Exercise details:
In the listing below, swap every instance of "compensation" for "recompense" and reproduce the remaining text unchanged.

(Material provided)

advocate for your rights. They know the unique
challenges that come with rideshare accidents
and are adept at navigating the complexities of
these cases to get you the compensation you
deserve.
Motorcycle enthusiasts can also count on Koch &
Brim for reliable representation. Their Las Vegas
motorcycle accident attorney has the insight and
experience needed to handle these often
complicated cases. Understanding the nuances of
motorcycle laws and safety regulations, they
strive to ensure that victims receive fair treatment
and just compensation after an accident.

(End Material provided)

Worked solution:
advocate for your rights. They know the unique
challenges that come with rideshare accidents
and are adept at navigating the complexities of
these cases to get you the recompense you
deserve.
Motorcycle enthusiasts can also count on Koch &
Brim for reliable representation. Their Las Vegas
motorcycle accident attorney has the insight and
experience needed to handle these often
complicated cases. Understanding the nuances of
motorcycle laws and safety regulations, they
strive to ensure that victims receive fair treatment
and just recompense after an accident.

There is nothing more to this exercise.